The company is also part of Trent and Amanda Ragar’s lawn care business, but the employees substitute as elves during the Christmas season. The all-LED lighting display went up in about two hours. The scheme incorporated white lights on the roof and a series of green bulbs on the bushes, the tree in the front yard and around the windows of the home.

As the workers moved about the front lawn of the home and up on its rooftop, Kim remarked it would be the most decoration her home had had in some time.

“This will be a lot more elaborate than in the past,” she said.

The lights will go on daily at 4:30 p.m. and off at midnight. A timer controls the display, requiring minimal effort from the family. They’ll be busy with Christmas, after all.

AGLOW AT CHRISTMAS Since receiving her diagnosis late last year, Kim estimates she’s had about 45 days - of about 400 - without a house guest. Particularly, that figure includes visits from her mother, Barb Kathen, who helps take care of Jack, the Pijanowskis’ 3-year-old son.

With or without the lights, Jack is excited about Christmas, Kim said, perhaps the first he understands and anticipates. He’s been watching a lot of the Christmas specials on television, and he’s ready for the holiday toarrive. Dozens of guests will at the Pijanowskis’ newly lighted home in Fayetteville.

Previously, John and Kim went to upstate New York to see the family members they left behind when they moved to Fayetteville, but her motorized wheelchair prevents her from flying. John, an educator, joined the faculty at the University of Arkansas in 2007.

Kim was at work on a Ph.D.

program at the university but abandoned her studies shortly after her diagnosis.

Kim says she could complain about many of the ways her life has changed. But that won’t do her any good. Instead, she takes care of Jack to the best of her abilities and types on a computer with the help of a wrist weight that helps her hold her weakening hand above the keys.

“My thoughts are always way ahead of my hand,”she said.

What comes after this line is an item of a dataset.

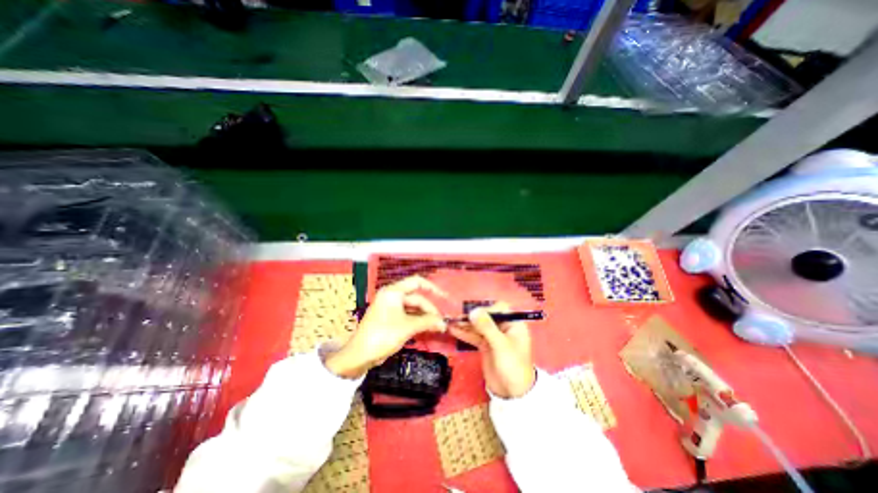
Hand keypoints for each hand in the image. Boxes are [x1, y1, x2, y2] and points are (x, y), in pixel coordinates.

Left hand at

That’s one of the challenges and gifts of ALS - even as the body deteriorates, her mind remains sharp.

“I’m not sorry,” she said, slowly but surely. “I don’t wish ALS on anyone. But it’s so overshadowed by the love that’s fallen into my life.” She feels great, she said.

Hours of sleeping - fatigue is a common symptom - have recently been replaced by hours at the gym, usually with her swimming.

That will help keep her muscles strong even as they try to fail her. She has reasons to stay strong - she’s convinced that love needs to be shared. She equates it to what Nelson Mandela did when he was imprisoned in South Africa. Jailed for years during the apartheid era, Mandela made friends with the prison guards where he was kept.

“I really feel like I am in prison with my mind, and I’m using it as an opportunity to bring light into any place of darkness,” Pijanowski said.

A little bit like the lights on her house, perhaps.